Of Delaware’s many watersheds, only the Chester-Choptank feeds into the Chesapeake Bay. During the summer of 2018, environmental scientists from the DNREC Division of Watershed Stewardship collected data on the plants, hydrology and wetland buffer disturbances from 76 sites within the Delaware portion of the Chester-Choptank watershed. Using these condition assessment checklists and biological metrics, they assessed the wetlands in the watershed to be in fair condition, falling in the middle of Delaware watersheds previously rated by DNREC. The WMAP scientists found the most common stressors to the Chester-Choptank to be selective tree cutting and invasive plants; ditching for added drainage and microtopographic alterations; and channelized waterways and development.

The report found that approximately 35% of the land area of the Chester-Choptank watershed is currently covered by wetlands. WMAP performed freshwater assessments in 30 flat wetlands, 27 riverine wetlands, and 19 depression wetlands using the Delaware Rapid Assessment Procedure (DERAP) Version 6.0, a data collection method created by DNREC environmental scientists (and available for use by professionals and the public alike). No tidal wetlands were assessed because the watershed comprises a headwater region of the Chesapeake Bay, which means it is too far inland for the presence of tidal wetlands.

DNREC’s data was used to create a technical report and a more user-friendly “watershed report card” that summarized not only the health of the Chester-Choptank watershed’s wetlands, but also examined the change in wetland acreage in recent decades; what value the wetlands provide; and how recent changes in land use will impact wetlands in the future.
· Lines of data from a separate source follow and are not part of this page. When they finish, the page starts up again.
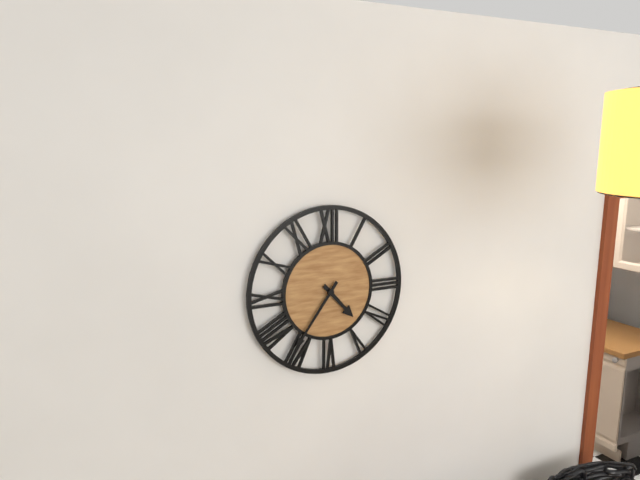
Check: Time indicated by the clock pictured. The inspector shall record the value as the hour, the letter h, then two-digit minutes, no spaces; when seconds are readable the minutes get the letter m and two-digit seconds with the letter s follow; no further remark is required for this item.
4h36
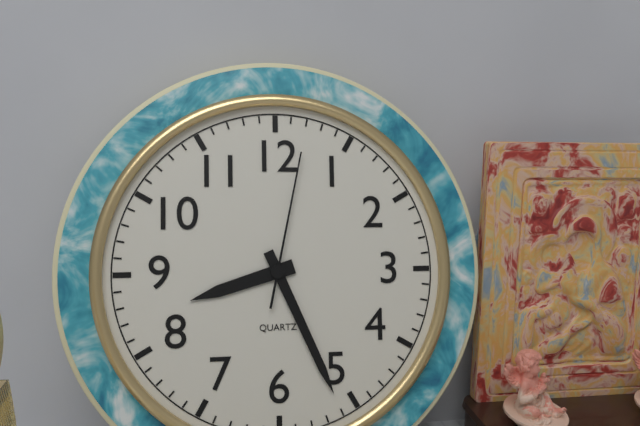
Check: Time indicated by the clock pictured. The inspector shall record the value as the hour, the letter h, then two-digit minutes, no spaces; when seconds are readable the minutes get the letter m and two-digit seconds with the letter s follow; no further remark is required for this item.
8h26m02s
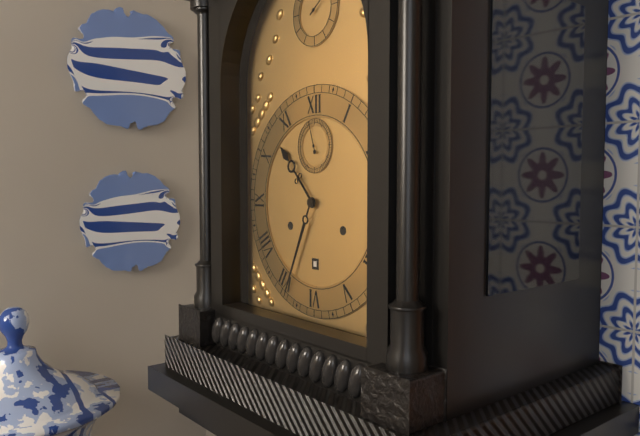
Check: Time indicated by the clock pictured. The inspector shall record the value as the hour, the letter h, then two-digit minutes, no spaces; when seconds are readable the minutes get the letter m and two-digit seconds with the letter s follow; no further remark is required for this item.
10h34
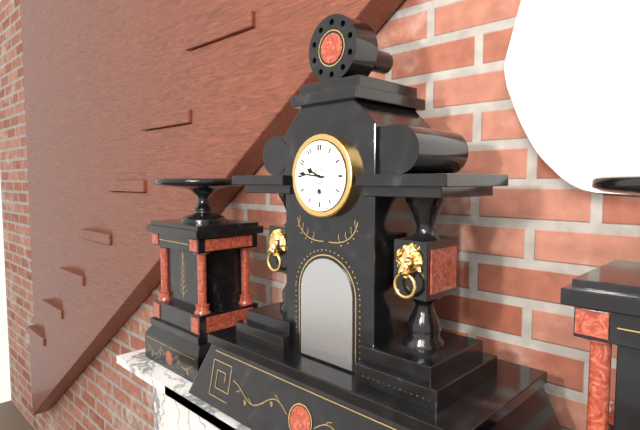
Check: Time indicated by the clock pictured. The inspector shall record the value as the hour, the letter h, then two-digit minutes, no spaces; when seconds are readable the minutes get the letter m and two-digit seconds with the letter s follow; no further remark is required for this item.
9h46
In assessing it, WMAP estimated that by 2007, 39% of historic wetland acreage in the watershed had been lost, mostly due to land conversion such as development. Impacts to wetland health reduce a wetland’s ability to perform fully, diminishing its valuable role in controlling flooding and erosion; improving water quality; storing excess rainwater; and providing ecosystem services for both people and wildlife.
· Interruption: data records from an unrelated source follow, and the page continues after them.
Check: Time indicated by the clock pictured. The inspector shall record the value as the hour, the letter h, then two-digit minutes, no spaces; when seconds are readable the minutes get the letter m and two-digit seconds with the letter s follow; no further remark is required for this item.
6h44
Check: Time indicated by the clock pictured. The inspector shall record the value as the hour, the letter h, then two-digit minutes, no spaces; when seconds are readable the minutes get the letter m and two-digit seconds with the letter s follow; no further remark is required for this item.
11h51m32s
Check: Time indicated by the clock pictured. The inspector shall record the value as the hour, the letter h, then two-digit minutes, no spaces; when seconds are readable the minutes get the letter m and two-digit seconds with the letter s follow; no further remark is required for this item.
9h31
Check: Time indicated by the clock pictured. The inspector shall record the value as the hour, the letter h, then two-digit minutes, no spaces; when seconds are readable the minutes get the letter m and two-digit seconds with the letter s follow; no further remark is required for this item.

Based on the results of this study, DNREC made recommendations targeting scientists, public decision makers and landowners toward improving and enhancing the future health of Delaware’s wetlands. These recommendations included maintaining adequate wetland buffers, restoration activities, increasing education and outreach, using best management practices, suggesting that landowners protect wetlands on their property, and improving the protection of the watershed’s non-tidal wetlands for the future.
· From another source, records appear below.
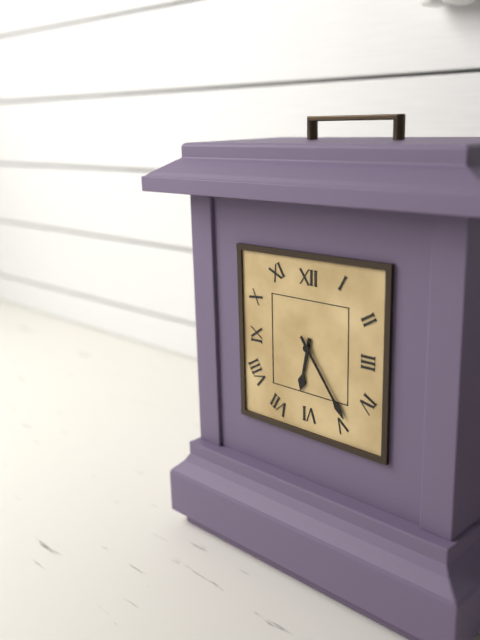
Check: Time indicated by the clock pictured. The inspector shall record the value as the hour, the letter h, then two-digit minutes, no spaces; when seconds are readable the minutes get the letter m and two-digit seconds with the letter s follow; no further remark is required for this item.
6h24
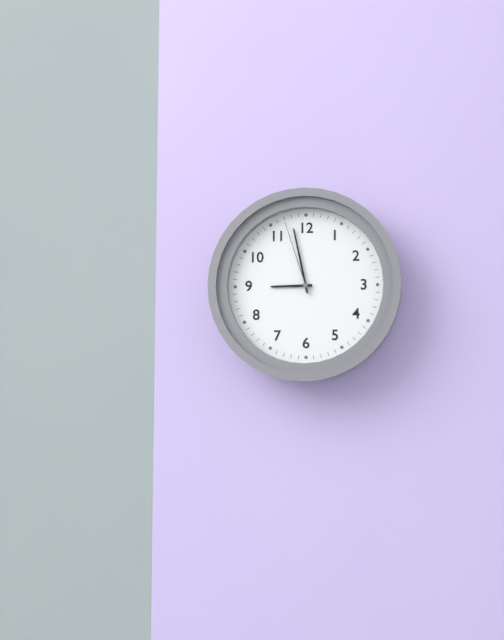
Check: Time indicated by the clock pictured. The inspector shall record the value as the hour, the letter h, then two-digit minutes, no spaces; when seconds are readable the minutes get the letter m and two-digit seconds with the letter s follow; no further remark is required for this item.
8h58m57s
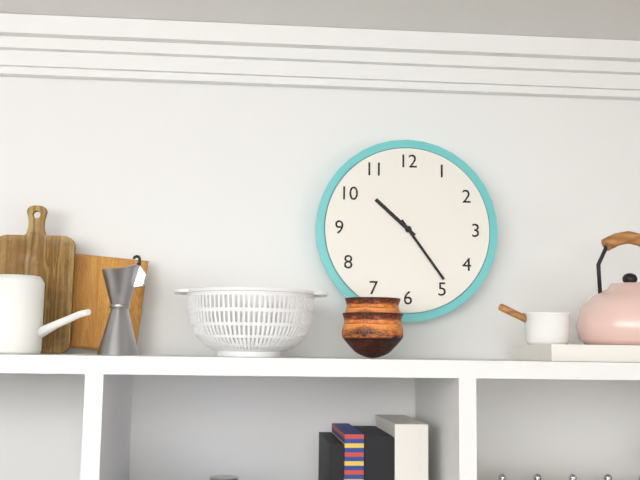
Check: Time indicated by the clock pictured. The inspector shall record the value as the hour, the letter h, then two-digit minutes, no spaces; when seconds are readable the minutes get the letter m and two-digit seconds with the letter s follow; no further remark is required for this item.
10h24
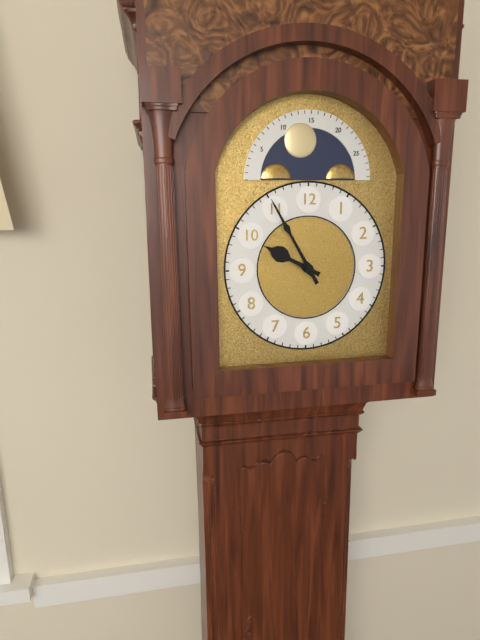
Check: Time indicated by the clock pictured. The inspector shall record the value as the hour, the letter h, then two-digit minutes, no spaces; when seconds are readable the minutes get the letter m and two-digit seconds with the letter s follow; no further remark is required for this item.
9h55
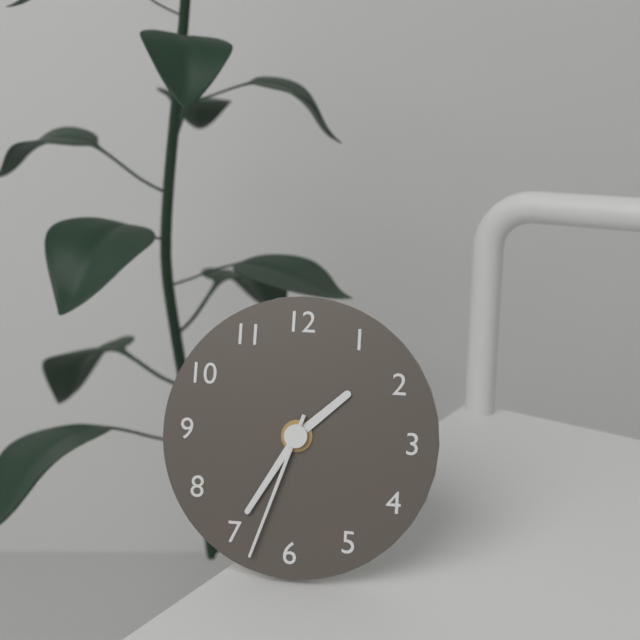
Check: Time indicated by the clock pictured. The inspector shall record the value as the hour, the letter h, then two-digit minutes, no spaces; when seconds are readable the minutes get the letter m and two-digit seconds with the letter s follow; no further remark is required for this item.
1h35m33s
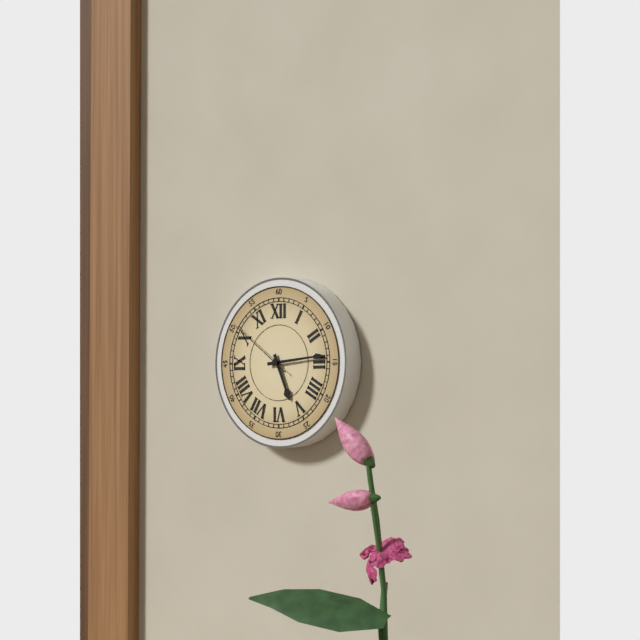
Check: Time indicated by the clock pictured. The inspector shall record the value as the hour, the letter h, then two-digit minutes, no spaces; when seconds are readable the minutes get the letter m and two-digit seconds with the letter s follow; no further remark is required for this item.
5h14m51s
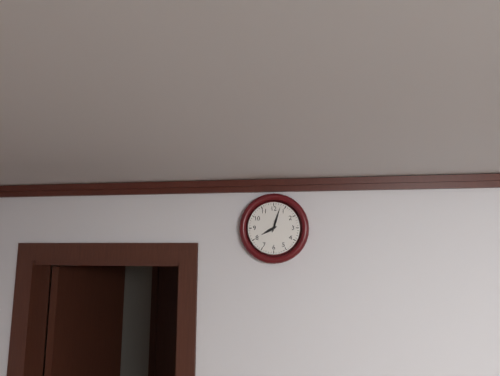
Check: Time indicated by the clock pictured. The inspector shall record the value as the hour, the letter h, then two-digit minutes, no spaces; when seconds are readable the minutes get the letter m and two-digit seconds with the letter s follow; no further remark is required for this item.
8h03
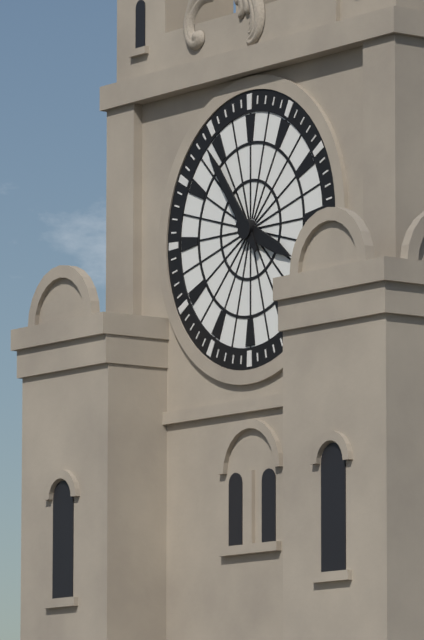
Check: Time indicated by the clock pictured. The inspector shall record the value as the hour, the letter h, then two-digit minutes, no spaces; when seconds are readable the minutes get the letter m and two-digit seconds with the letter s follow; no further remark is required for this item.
3h54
The wetland reports by the DNREC Wetland Monitoring and Assessment Program are funded by the U.S. EPA’s Region 3 Wetland Program Development. They are supported by the DNREC Nonpoint Source program, which shares data, best management practice (BMP) issues, and insight into the challenges within the Chesapeake Bay region. For more information about the Chester-Choptank watershed, please visit https://dnrec.alpha.delaware.gov/watershed-stewardship/wetlands/assessments/chester-choptank/.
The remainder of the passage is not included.